TASK DESCRIPTION: Below is an excerpt on data structures. Write out word for word everything in it from "By utilizing data" down to "the first node.".

SELECTED EXCERPT:
****************************************

By utilizing data structures, we are able to optimize our resource consumption, while maximizing the throughput of data over a given time period. ~~Basically, we use them to play Einstein, in a really remotely, not really related kind of way.~~ Data structures do have a lot of to do with our use of computational space and time. Here’s the major ones.

Linked List

Linear collection of data elements (nodes), each pointing to the next node by means of a pointer. Linked lists consist of a group of nodes and represent a sequence; there are three types:

Single-linked list: each node points to the next node, and the final points to null Double-linked list: each node has two pointers [P and N], where P points to the previous node and N points to the next node. The last node’s N points to null. Circular-linked list: each node points to the next, and the last node points back to the first node.

# Python

class DoublyNode:
    def __init__(self, val):
        self.val = data
        self.next = None
        self.prev = None

    def traverse(self):
        node = self # start from the head node
        while node != None:
            print node.val # access the node value
            node = node.next # move on to the next node

// PHP

$list = new SplDoublyLinkedList();
$list->push('a');
$list->push('3');
$list->push('v');
$list->push('1');
$list->push('p');
$list->rewind();

while ($list->valid()){
    echo $list->current() . PHP_EOL;
    $list->next();
}

When and why:

Linked lists save memory by only allocating the memory required for the values to be stored. In addition, nodes can live anywhere in memory as opposed to an array, where indexes live sequentially. However, this comes at the cost of look up time which is linear due to how linked lists are constructed. Each node in the chain must be checked, one at a time, for a matching value.

****************************************

DATA FOR REVIEW:
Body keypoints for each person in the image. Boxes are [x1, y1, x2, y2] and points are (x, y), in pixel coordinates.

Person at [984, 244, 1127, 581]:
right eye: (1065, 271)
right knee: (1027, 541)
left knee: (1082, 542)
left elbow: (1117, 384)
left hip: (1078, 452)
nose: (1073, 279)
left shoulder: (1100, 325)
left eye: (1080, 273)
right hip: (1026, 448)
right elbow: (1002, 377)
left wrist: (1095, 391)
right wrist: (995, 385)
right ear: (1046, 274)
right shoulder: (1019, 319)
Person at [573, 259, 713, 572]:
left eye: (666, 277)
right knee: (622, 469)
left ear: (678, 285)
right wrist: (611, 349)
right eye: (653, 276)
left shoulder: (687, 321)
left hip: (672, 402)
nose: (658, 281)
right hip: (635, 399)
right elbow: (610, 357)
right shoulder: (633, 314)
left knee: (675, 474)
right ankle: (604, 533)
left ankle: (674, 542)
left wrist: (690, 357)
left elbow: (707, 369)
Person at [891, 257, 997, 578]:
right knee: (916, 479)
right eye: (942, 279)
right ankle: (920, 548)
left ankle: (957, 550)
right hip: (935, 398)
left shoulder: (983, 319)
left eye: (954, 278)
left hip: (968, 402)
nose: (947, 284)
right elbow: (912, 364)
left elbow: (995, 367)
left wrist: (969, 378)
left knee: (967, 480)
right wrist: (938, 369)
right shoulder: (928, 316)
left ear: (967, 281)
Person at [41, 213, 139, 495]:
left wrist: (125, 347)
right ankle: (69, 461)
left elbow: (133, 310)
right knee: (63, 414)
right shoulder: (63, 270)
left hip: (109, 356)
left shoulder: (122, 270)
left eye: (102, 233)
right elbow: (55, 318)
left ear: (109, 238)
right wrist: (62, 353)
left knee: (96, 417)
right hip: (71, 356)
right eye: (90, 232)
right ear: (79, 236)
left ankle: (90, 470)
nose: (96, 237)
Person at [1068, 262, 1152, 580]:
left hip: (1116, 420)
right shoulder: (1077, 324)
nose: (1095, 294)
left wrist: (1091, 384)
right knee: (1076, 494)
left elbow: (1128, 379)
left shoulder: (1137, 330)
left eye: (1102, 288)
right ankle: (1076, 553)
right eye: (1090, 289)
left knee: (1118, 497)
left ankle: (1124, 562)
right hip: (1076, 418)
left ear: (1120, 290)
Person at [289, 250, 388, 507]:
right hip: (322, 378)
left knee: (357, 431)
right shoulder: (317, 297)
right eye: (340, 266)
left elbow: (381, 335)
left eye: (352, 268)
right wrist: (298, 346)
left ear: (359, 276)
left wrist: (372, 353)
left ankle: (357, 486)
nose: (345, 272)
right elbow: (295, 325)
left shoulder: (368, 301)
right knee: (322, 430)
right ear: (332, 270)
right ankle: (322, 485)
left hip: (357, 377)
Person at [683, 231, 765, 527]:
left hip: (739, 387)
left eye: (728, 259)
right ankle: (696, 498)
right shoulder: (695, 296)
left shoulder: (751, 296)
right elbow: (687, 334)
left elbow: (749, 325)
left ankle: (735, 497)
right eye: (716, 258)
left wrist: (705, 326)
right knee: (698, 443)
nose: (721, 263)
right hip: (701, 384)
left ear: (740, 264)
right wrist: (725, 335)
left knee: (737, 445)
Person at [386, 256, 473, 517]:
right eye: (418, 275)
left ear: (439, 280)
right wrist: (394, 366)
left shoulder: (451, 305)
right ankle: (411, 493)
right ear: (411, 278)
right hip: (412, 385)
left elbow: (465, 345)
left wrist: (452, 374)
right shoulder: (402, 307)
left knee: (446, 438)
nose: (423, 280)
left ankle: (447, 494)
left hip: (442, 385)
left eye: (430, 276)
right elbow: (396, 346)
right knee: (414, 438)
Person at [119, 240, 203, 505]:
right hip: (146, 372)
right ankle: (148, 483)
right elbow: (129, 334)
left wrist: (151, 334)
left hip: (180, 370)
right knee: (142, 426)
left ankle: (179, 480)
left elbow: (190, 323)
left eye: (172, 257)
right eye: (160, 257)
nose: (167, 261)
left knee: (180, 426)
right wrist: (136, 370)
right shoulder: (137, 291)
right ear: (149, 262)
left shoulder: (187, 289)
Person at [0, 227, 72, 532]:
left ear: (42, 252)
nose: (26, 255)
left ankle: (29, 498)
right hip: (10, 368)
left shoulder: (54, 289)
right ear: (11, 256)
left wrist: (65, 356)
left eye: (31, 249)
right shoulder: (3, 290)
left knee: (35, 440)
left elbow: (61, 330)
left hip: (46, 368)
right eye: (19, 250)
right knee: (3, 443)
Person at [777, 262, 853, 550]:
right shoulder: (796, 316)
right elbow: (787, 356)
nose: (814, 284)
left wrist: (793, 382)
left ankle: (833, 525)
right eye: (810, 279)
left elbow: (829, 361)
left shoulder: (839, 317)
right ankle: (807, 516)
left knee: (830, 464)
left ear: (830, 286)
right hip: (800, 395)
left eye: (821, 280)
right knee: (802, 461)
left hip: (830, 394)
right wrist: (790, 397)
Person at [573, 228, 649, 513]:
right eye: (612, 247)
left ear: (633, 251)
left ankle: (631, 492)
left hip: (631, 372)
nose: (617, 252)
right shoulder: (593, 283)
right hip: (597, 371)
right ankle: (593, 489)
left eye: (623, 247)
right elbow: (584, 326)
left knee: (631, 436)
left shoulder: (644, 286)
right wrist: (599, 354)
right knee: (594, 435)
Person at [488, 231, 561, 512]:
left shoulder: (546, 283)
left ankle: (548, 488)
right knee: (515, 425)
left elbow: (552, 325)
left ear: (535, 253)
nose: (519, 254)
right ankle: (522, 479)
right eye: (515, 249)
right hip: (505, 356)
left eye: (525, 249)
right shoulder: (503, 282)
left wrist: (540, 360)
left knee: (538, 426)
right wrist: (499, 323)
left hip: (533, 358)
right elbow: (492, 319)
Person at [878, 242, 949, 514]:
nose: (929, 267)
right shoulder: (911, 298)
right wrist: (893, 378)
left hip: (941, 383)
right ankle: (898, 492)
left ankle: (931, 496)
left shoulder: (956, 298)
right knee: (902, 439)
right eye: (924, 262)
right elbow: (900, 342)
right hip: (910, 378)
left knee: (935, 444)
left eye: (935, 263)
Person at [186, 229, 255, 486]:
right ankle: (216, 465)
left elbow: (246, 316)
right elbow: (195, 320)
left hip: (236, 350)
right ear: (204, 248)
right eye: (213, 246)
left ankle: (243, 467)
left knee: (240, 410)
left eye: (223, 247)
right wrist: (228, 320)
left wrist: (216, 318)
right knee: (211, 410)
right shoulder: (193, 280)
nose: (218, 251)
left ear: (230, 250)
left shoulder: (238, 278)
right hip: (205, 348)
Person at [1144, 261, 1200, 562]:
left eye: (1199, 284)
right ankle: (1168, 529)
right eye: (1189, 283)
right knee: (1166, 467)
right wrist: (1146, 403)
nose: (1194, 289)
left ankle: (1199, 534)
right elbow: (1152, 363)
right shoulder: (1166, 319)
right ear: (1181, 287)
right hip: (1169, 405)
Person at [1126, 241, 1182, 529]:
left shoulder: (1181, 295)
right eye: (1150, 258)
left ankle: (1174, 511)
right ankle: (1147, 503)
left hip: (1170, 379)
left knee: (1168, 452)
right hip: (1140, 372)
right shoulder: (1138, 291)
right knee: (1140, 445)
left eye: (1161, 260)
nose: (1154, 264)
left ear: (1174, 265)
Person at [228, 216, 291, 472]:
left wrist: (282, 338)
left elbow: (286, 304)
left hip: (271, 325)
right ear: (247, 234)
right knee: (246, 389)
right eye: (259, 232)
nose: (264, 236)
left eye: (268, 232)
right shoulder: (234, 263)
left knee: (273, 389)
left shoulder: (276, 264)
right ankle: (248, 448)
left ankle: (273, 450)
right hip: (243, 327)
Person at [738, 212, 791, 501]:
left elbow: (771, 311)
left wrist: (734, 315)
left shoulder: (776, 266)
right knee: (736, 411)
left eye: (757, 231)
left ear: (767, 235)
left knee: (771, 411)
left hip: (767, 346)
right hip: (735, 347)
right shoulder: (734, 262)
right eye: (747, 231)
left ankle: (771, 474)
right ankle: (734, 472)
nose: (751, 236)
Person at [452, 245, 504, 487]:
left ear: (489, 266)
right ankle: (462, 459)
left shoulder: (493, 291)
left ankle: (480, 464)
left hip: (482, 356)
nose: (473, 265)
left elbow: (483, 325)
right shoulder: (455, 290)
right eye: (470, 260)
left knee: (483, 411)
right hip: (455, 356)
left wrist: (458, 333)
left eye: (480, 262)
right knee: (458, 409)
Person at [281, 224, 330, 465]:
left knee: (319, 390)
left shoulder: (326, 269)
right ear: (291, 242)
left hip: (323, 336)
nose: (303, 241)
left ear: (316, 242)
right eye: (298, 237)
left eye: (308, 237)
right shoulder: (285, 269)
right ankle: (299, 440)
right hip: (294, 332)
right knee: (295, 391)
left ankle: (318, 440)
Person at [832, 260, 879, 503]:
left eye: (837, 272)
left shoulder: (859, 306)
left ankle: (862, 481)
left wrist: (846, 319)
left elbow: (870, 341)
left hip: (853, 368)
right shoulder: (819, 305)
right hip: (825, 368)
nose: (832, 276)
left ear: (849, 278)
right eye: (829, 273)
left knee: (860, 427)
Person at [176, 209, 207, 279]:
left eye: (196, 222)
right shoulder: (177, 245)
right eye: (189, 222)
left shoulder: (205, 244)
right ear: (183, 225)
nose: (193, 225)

****************************************

THE COMPLETED TASK:
By utilizing data structures, we are able to optimize our resource consumption, while maximizing the throughput of data over a given time period. ~~Basically, we use them to play Einstein, in a really remotely, not really related kind of way.~~ Data structures do have a lot of to do with our use of computational space and time. Here’s the major ones.

Linked List

Linear collection of data elements (nodes), each pointing to the next node by means of a pointer. Linked lists consist of a group of nodes and represent a sequence; there are three types:

Single-linked list: each node points to the next node, and the final points to null Double-linked list: each node has two pointers [P and N], where P points to the previous node and N points to the next node. The last node’s N points to null. Circular-linked list: each node points to the next, and the last node points back to the first node.